Smash-cut to the present to find that Magdalene and I have arrived at the crossroads. She drags a two-headed, tattooed body. The body is the girl we had to kill to become the woman, the spell we had to cast to survive the transition, the poison we had to drink to inoculate ourselves against the plague. The sky is crème de menthe. The skin comes off the body in pink flakes like chips of candy paint. The yellow brick road like a stream of sweat, piss and gold. La vie en rose.

“Magdalene,” I whisper. “I’m afraid.”

“Why?” she asks. She holds a grimoire of laws in her free hand. I, a sword. Neither, in this case, is any form of power, until it’s turned back on its user. I try to decide how to tell her that I think the moral life is dead, that it vanished forever in the freezing vacuum between the incandescent atoms that string us together.

“The problem is you think humans are skin and blood,” I say, finally. “But I’m convinced we’re only empty space.”

The candle goes out. In the next moment, the horizon is aflame. A dog howls. I take a sip of watery coffee. Lightweight ceramic cup with glazed edges. Laminated menu. Overly crisp photo of a hamburger, cheese pooling on the plate. Laminate tabletop. Potted fern. Spiked Nike sneakers in a stylish colorway. Dollar-store earrings. Uniqlo button-down with stitching that smells like iron. Deep red dissolving into pure white, then back into red, and then into white again.

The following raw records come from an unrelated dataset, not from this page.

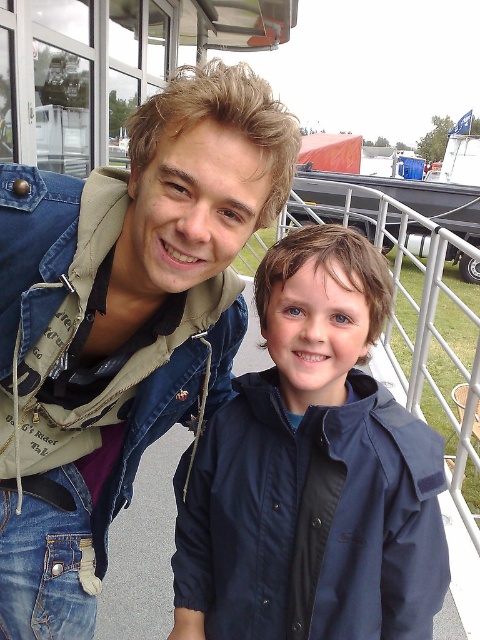
Please provide the 2D coordinates of the denim jacket at center in the image. The coordinates should be in the format of a tuple with two decimal numbers representing the x and y positions respectively.

The 2D coordinates of the denim jacket at center are at point (120,324).

You are a photographer trying to capture a photo of the two people wearing the denim jacket at center and the navy blue jacket at center. Since you want to focus on their upper bodies, which jacket should you adjust your camera to focus on first based on their vertical positions?

The denim jacket at center is located above the navy blue jacket at center, so you should focus on the denim jacket at center first as it is higher up.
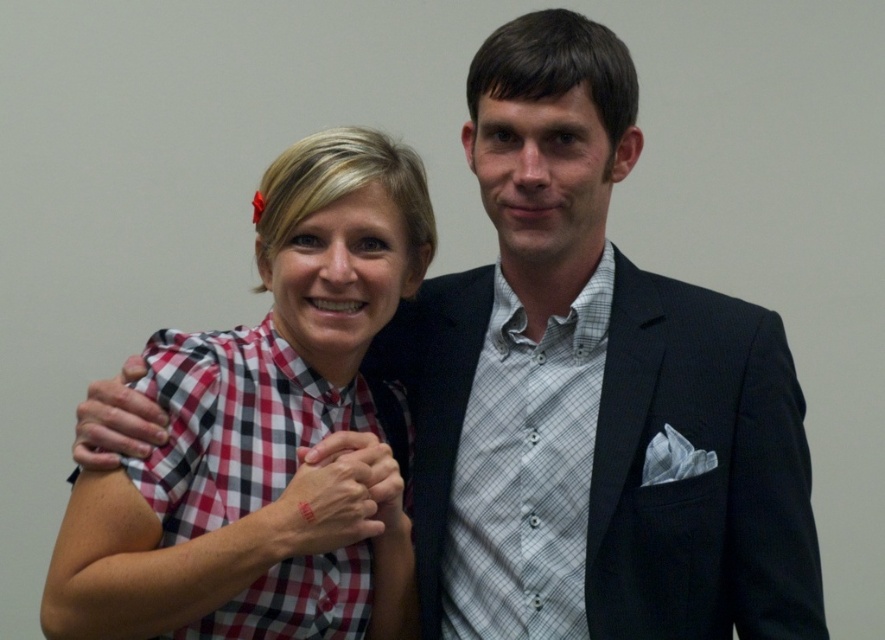
You are a photographer setting up for a group photo. You notice two shirts in the scene, the checkered fabric shirt at center and the matte red plaid shirt at upper left. Which shirt is located to the right of the other?

The checkered fabric shirt at center is positioned on the right side of matte red plaid shirt at upper left.

You are a photographer standing 1 meter away from the checkered fabric shirt at center. Can you reach it without moving your feet?

The checkered fabric shirt at center is 1.11 meters away from you, so you cannot reach it without moving your feet since it is slightly farther than your current distance of 1 meter.

You are standing at the point marked by the coordinates point (x=245, y=428). You want to walk to the nearest exit, which is located behind the woman with short blonde hair in the image. Can you walk directly towards the exit without moving past the man in the dark suit?

The point (x=245, y=428) and viewer are 4.07 feet apart. Since the exit is behind the woman with short blonde hair, you would need to move past the man in the dark suit to reach it, so you cannot walk directly towards the exit without moving past the man in the dark suit.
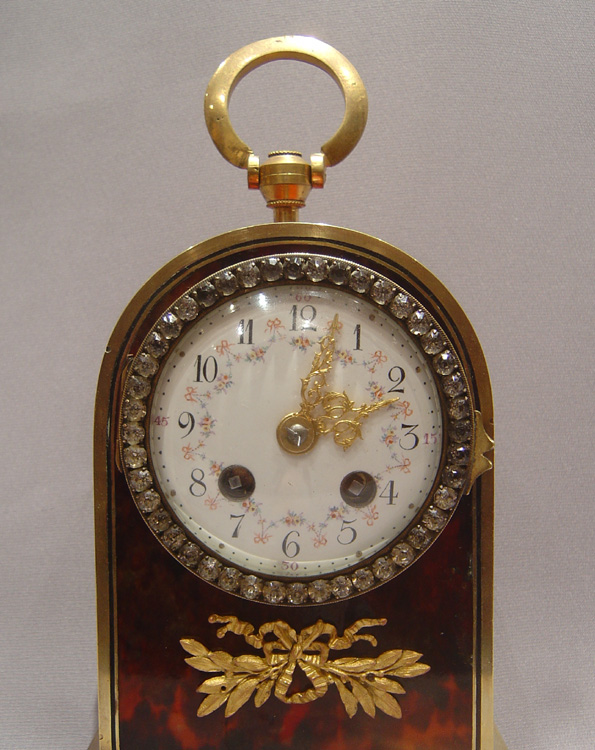
This screenshot has width=595, height=750. I want to click on circles on clock, so click(248, 478), click(363, 481).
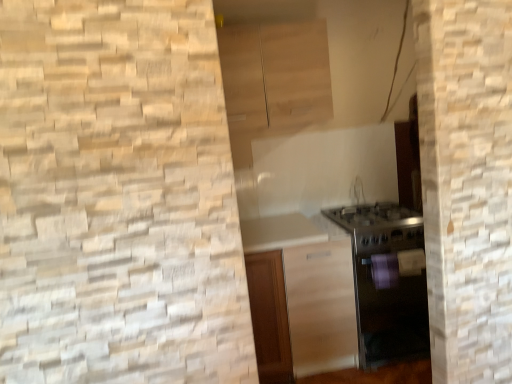
At what (x,y) coordinates should I click in order to perform the action: click on satin wood cabinet at center, placed as the first cabinetry when sorted from bottom to top. Please return your answer as a coordinate pair (x, y). This screenshot has width=512, height=384. Looking at the image, I should click on (303, 310).

This screenshot has height=384, width=512. What are the coordinates of `satin wood cabinet at center, placed as the first cabinetry when sorted from bottom to top` in the screenshot? It's located at [x=303, y=310].

Who is taller, satin wood cabinet at center, placed as the first cabinetry when sorted from bottom to top, or satin silver oven at lower right?

satin wood cabinet at center, placed as the first cabinetry when sorted from bottom to top, is taller.

Is satin wood cabinet at center, placed as the first cabinetry when sorted from bottom to top, inside the boundaries of satin silver oven at lower right, or outside?

The correct answer is: outside.

Based on their sizes in the image, would you say satin wood cabinet at center, placed as the first cabinetry when sorted from bottom to top, is bigger or smaller than satin silver oven at lower right?

Clearly, satin wood cabinet at center, placed as the first cabinetry when sorted from bottom to top, is smaller in size than satin silver oven at lower right.

Are satin wood cabinet at center, marked as the second cabinetry in a top-to-bottom arrangement, and satin silver oven at lower right located far from each other?

satin wood cabinet at center, marked as the second cabinetry in a top-to-bottom arrangement, is actually quite close to satin silver oven at lower right.

Consider the image. From a real-world perspective, is satin silver oven at lower right above or below light wood cabinet at upper center, which appears as the second cabinetry when ordered from the bottom?

Clearly, from a real-world perspective, satin silver oven at lower right is below light wood cabinet at upper center, which appears as the second cabinetry when ordered from the bottom.

What's the angular difference between satin silver oven at lower right and light wood cabinet at upper center, acting as the first cabinetry starting from the top,'s facing directions?

The angular difference between satin silver oven at lower right and light wood cabinet at upper center, acting as the first cabinetry starting from the top, is 0.75 degrees.

Which object is closer to the camera, satin silver oven at lower right or light wood cabinet at upper center, which appears as the second cabinetry when ordered from the bottom?

satin silver oven at lower right is more forward.

Is satin silver oven at lower right taller or shorter than light wood cabinet at upper center, acting as the first cabinetry starting from the top?

Clearly, satin silver oven at lower right is taller compared to light wood cabinet at upper center, acting as the first cabinetry starting from the top.

Can you confirm if satin wood cabinet at center, marked as the second cabinetry in a top-to-bottom arrangement, is bigger than light wood cabinet at upper center, which appears as the second cabinetry when ordered from the bottom?

Correct, satin wood cabinet at center, marked as the second cabinetry in a top-to-bottom arrangement, is larger in size than light wood cabinet at upper center, which appears as the second cabinetry when ordered from the bottom.

From the image's perspective, which one is positioned lower, satin wood cabinet at center, placed as the first cabinetry when sorted from bottom to top, or light wood cabinet at upper center, which appears as the second cabinetry when ordered from the bottom?

satin wood cabinet at center, placed as the first cabinetry when sorted from bottom to top, from the image's perspective.

Would you say satin wood cabinet at center, placed as the first cabinetry when sorted from bottom to top, is outside light wood cabinet at upper center, acting as the first cabinetry starting from the top?

Yes.

From their relative heights in the image, would you say light wood cabinet at upper center, acting as the first cabinetry starting from the top, is taller or shorter than satin silver oven at lower right?

In the image, light wood cabinet at upper center, acting as the first cabinetry starting from the top, appears to be shorter than satin silver oven at lower right.

Is light wood cabinet at upper center, acting as the first cabinetry starting from the top, behind satin silver oven at lower right?

Yes, light wood cabinet at upper center, acting as the first cabinetry starting from the top, is further from the camera.

Are light wood cabinet at upper center, which appears as the second cabinetry when ordered from the bottom, and satin silver oven at lower right far apart?

That's right, there is a large distance between light wood cabinet at upper center, which appears as the second cabinetry when ordered from the bottom, and satin silver oven at lower right.

Is satin silver oven at lower right far from satin wood cabinet at center, marked as the second cabinetry in a top-to-bottom arrangement?

No, there isn't a large distance between satin silver oven at lower right and satin wood cabinet at center, marked as the second cabinetry in a top-to-bottom arrangement.

In the scene shown: Between satin silver oven at lower right and satin wood cabinet at center, marked as the second cabinetry in a top-to-bottom arrangement, which one has more height?

With more height is satin wood cabinet at center, marked as the second cabinetry in a top-to-bottom arrangement.

In the image, is satin silver oven at lower right positioned in front of or behind satin wood cabinet at center, marked as the second cabinetry in a top-to-bottom arrangement?

In the image, satin silver oven at lower right appears behind satin wood cabinet at center, marked as the second cabinetry in a top-to-bottom arrangement.

Locate an element on the screen. oven on the right of satin wood cabinet at center, marked as the second cabinetry in a top-to-bottom arrangement is located at coordinates (386, 281).

Is light wood cabinet at upper center, acting as the first cabinetry starting from the top, smaller than satin wood cabinet at center, marked as the second cabinetry in a top-to-bottom arrangement?

Indeed, light wood cabinet at upper center, acting as the first cabinetry starting from the top, has a smaller size compared to satin wood cabinet at center, marked as the second cabinetry in a top-to-bottom arrangement.

Choose the correct answer: Is light wood cabinet at upper center, acting as the first cabinetry starting from the top, inside satin wood cabinet at center, marked as the second cabinetry in a top-to-bottom arrangement, or outside it?

light wood cabinet at upper center, acting as the first cabinetry starting from the top, cannot be found inside satin wood cabinet at center, marked as the second cabinetry in a top-to-bottom arrangement.

Does light wood cabinet at upper center, acting as the first cabinetry starting from the top, turn towards satin wood cabinet at center, placed as the first cabinetry when sorted from bottom to top?

No, light wood cabinet at upper center, acting as the first cabinetry starting from the top, is not facing towards satin wood cabinet at center, placed as the first cabinetry when sorted from bottom to top.

Locate an element on the screen. the 1st cabinetry above the satin silver oven at lower right (from a real-world perspective) is located at coordinates click(x=303, y=310).

You are a GUI agent. You are given a task and a screenshot of the screen. Output one action in this format:
    pyautogui.click(x=<x>, y=<y>)
    Task: Click on the oven on the right of the light wood cabinet at upper center, which appears as the second cabinetry when ordered from the bottom
    
    Given the screenshot: What is the action you would take?
    pyautogui.click(x=386, y=281)

When comparing their distances from light wood cabinet at upper center, acting as the first cabinetry starting from the top, does satin silver oven at lower right or satin wood cabinet at center, placed as the first cabinetry when sorted from bottom to top, seem closer?

satin silver oven at lower right lies closer to light wood cabinet at upper center, acting as the first cabinetry starting from the top, than the other object.

Considering their positions, is satin wood cabinet at center, placed as the first cabinetry when sorted from bottom to top, positioned further to light wood cabinet at upper center, acting as the first cabinetry starting from the top, than satin silver oven at lower right?

Based on the image, satin wood cabinet at center, placed as the first cabinetry when sorted from bottom to top, appears to be further to light wood cabinet at upper center, acting as the first cabinetry starting from the top.

Based on their spatial positions, is light wood cabinet at upper center, acting as the first cabinetry starting from the top, or satin silver oven at lower right closer to satin wood cabinet at center, marked as the second cabinetry in a top-to-bottom arrangement?

Among the two, satin silver oven at lower right is located nearer to satin wood cabinet at center, marked as the second cabinetry in a top-to-bottom arrangement.

Which object lies further to the anchor point satin silver oven at lower right, satin wood cabinet at center, placed as the first cabinetry when sorted from bottom to top, or light wood cabinet at upper center, acting as the first cabinetry starting from the top?

Based on the image, light wood cabinet at upper center, acting as the first cabinetry starting from the top, appears to be further to satin silver oven at lower right.

Based on their spatial positions, is light wood cabinet at upper center, which appears as the second cabinetry when ordered from the bottom, or satin wood cabinet at center, placed as the first cabinetry when sorted from bottom to top, further from satin silver oven at lower right?

The object further to satin silver oven at lower right is light wood cabinet at upper center, which appears as the second cabinetry when ordered from the bottom.

Looking at the image, which one is located closer to satin wood cabinet at center, marked as the second cabinetry in a top-to-bottom arrangement, satin silver oven at lower right or light wood cabinet at upper center, which appears as the second cabinetry when ordered from the bottom?

satin silver oven at lower right lies closer to satin wood cabinet at center, marked as the second cabinetry in a top-to-bottom arrangement, than the other object.

Locate an element on the screen. The width and height of the screenshot is (512, 384). cabinetry between light wood cabinet at upper center, acting as the first cabinetry starting from the top, and satin silver oven at lower right from top to bottom is located at coordinates (303, 310).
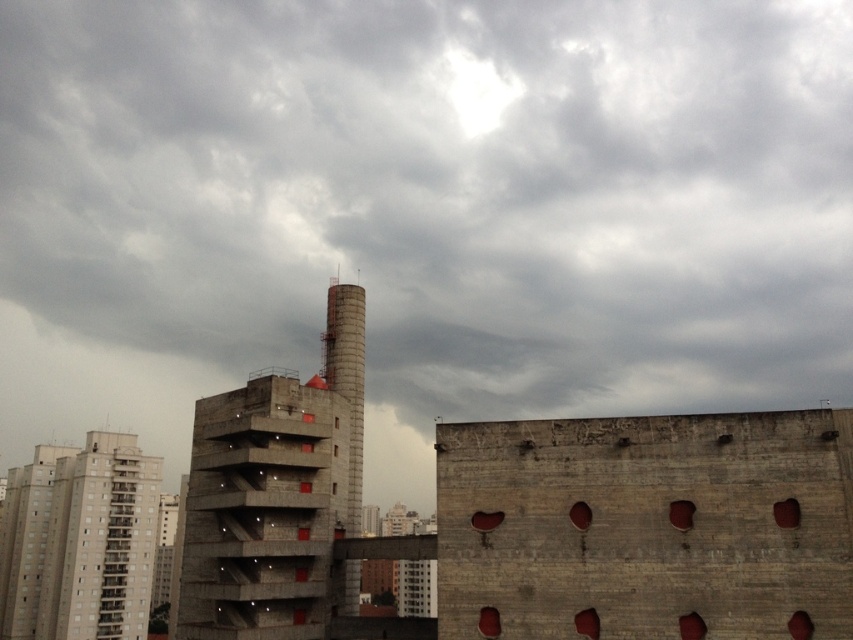
Where is `concrete building at center`? The width and height of the screenshot is (853, 640). concrete building at center is located at coordinates (526, 524).

Who is shorter, concrete building at center or gray concrete building at lower left?

gray concrete building at lower left

Where is `concrete building at center`? This screenshot has width=853, height=640. concrete building at center is located at coordinates (526, 524).

Is point (73, 618) farther from viewer compared to point (335, 340)?

Yes, it is.

Is gray concrete building at lower left closer to camera compared to smooth concrete chimney at center?

No, it is not.

The image size is (853, 640). Identify the location of gray concrete building at lower left. (79, 541).

Between gray concrete building at center and concrete building at center, which one appears on the left side from the viewer's perspective?

Positioned to the left is concrete building at center.

Which is more to the right, gray concrete building at center or concrete building at center?

Positioned to the right is gray concrete building at center.

Which is in front, point (430, 120) or point (683, 496)?

Point (683, 496) is more forward.

The width and height of the screenshot is (853, 640). What are the coordinates of `gray concrete building at center` in the screenshot? It's located at (444, 193).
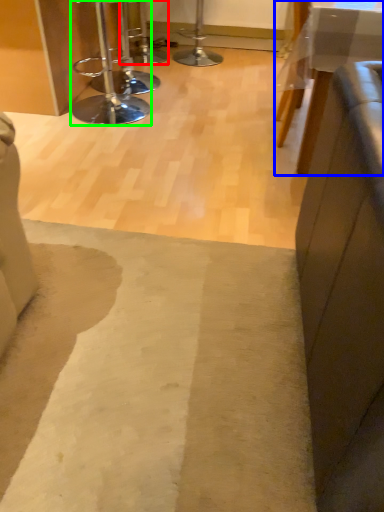
Question: Based on their relative distances, which object is nearer to bar stool (highlighted by a red box)? Choose from table (highlighted by a blue box) and stool (highlighted by a green box).

Choices:
 (A) table
 (B) stool

Answer: (B)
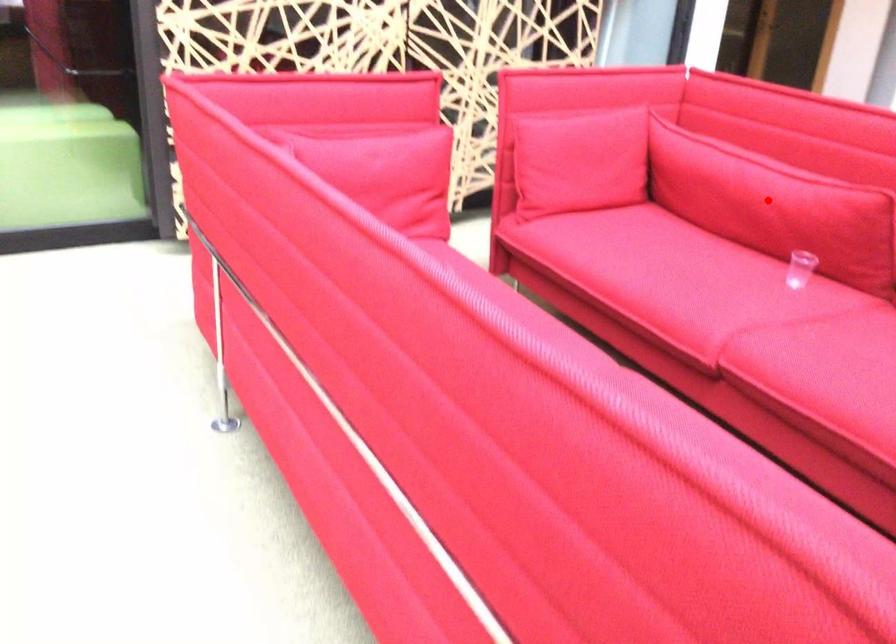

Magdalene waits for my final blow. We act like this is a duel but in all honesty, I don’t even have the strength to fight myself, I say, my legs crumpling, and she breaks into tears.


1 comment

  • Takers, huh? And unlucky grandparents… Was grandma’s life really so clear? Is ours? Maybe, back then, being closer to the darkness, it didn’t feel so heavy… Like, it’s so hidden away now; does that let it build-up? Perhaps, buried beneath the “precise, precious, pernicious luxury”, we let its taste ferment?

    Em edit: I’ve been thinking a lot about this comment since you posted it. I think you’re right in an important way. I also wonder if there’s still something we are both missing (and that I am not capable of capturing eloquently enough…).